**Tarea a resolver**. Continúa, por favor, el texto sobre las actitudes ante el miedo al contagio a partir de donde termina.

**Texto de estudio**.
· · ·

De un lado están los que, como los amantes petrificados de Pompeya han decidido que ante el incierto pero aterrador futuro prefieren que les quiten lo bailado, en una irresponsable e irrefrenable carrera hedonista  entregada al consumismo y a la falta de cuidado. Hacia si mismos y, por tanto, hacia el resto de nosotros.
En otro de los extremos se agolpa la legión de penitentes de la santa mascarilla. Hombres y mujeres, muchos sanitarios y profesionales que han estado en contacto con el aspecto más terrible de la tragedia, y que han quedado obsesionados con la necesidad de una profilaxis absoluta.

A mitad de camino entre ambos, necesito creer, una mayoría silenciosa que entendemos los dos estados de animo y que tratamos de navegar este torrente de emociones, sin sucumbir a la falta de consideración auto destructiva y capitalista de los primeros ni acabar abrazándonos al sueño del totalitarismo hidrocólico de los otros como forma de sobre llevar las incertidumbres que nos  sacudieron a todos cuando se abrió la caja de Pandora el catorce de marzo pasado.

Me preocupan, aunque entienda, principalmente las actitudes del segundo grupo al que gran parte de la izquierda se ha unido de manera escandalosa. No porque la otra actitud me parezca bien ni mucho menos, es sencillamente que a los hedonistas del séptimo día les doy ya por perdidos.

Me preocupa sobre manera, como decía, este aferrarse a la profilaxis individual como forma de salvación de la humanidad y el anhelo autoritario que acompaña a estas actitudes. Percibo, provocadas por el miedo sin duda, una falta de empatía total (de la que ya hablé el 20 de marzo en un post de mi fb), una superioridad moral y una caza de brujas.

Muchas personas que no tienen problema en denunciar las mentiras de la derecha fascista cuando acusa a los braceros migrantes de ser focos de contagio se tragan el sapo de que los jóvenes son una panda de irresponsables, ignorantes y egoístas a los que no les importamos los demás una mierda y,  casi, casi, que se infectan a posta en discotecas, playas y piscinas para matarnos a los adultos. Aterrador.

· · ·

**Entradas proporcionadas**.
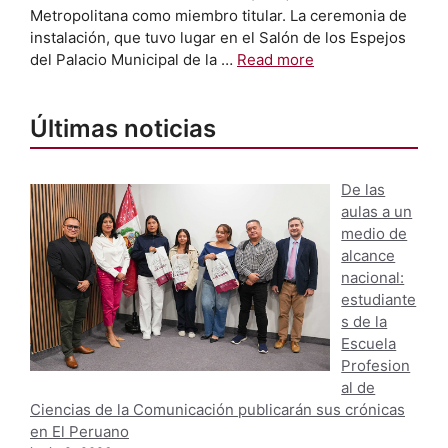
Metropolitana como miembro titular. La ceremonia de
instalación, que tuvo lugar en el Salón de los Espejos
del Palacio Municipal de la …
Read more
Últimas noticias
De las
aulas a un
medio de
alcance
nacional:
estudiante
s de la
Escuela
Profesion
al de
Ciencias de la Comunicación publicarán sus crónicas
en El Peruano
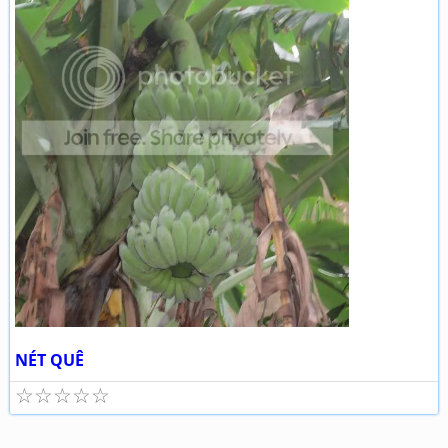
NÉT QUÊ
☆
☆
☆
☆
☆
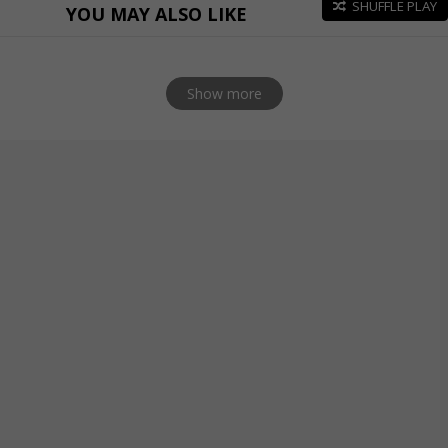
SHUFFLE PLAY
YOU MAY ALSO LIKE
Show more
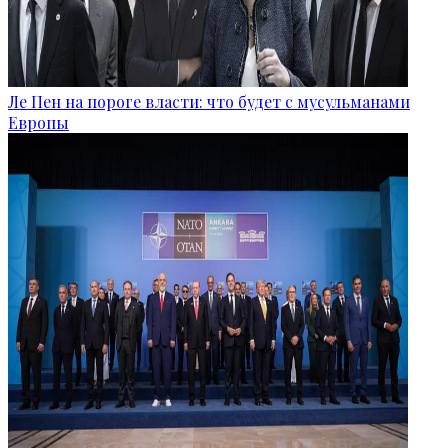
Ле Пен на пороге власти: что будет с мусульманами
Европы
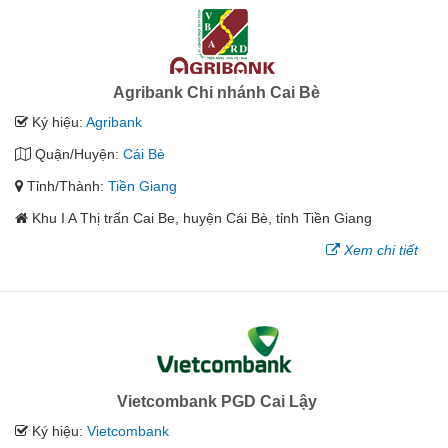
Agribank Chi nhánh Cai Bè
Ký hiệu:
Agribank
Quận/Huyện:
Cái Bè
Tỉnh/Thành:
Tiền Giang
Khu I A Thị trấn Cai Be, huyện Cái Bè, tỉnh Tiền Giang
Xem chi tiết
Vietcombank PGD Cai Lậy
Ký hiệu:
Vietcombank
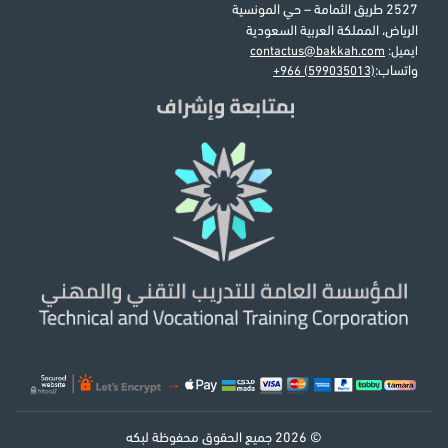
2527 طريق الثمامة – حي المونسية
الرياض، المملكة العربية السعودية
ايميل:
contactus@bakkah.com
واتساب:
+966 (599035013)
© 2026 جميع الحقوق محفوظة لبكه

· · ·

**Resultado del ejercicio**.
Me da pavor pensar en que rápido hemos olvidado no ya lo que fue ser joven y biologicamente irresponsable (el cerebro de los adolescentes neurologicamente es diferente al de los adultos y percibe de forma menos clara muchas formas de peligro) sino el hecho de que fueron los niños y los adolescentes los grandes olvidados del confinamiento. Unos los últimos en salir y, los otros, casualmente olvidados en los partes oficiales y en el hecho reconocido a posteriori de que si podían salir a la calle para recados y compras como adultos. Aunque nadie lo dijo y, por tanto, no salieron.

Me entristece, me enfada, pero sobre todo me asusta mucho que  la misma sociedad, las mismas generaciones que no fuimos capaces, durante veinte años, de defender un sistema educativo y sanitario en condiciones, una generación cuya inacción fue en parte responsable del shock que hemos vivido hace apenas dos meses esté ahora clamando y culpando de los descalabros futuros, puede que inmediatos, a aquellos que por su edad y estatus social casi nada tienen que ver con lo que ocurra.

Los mismos que hemos aceptado el tele trabajo con calzador y sin límite horario. Los que nos hemos ido de vacaciones antes que convocar una huelga general tras la cuarentena para exigir una sanidad y una educación digna tanto para los que la usan como para las que la hacen. Los mismos que hemos tomado las terrazas de los bares con los niños antes que clamar por la apertura de los parques y que nos hemos hacinado en el metro, los autobuses y cercanías sin prenderle fuego a la ciudad para defender nuestra propia salud ahora decimos que el próximo brote es culpa, no de los empresarios del turismo y sus exigencias ni de los políticos a su servicio, sino de los hijos del vecino (el nuestro ya sabemos que nunca ha roto un plato).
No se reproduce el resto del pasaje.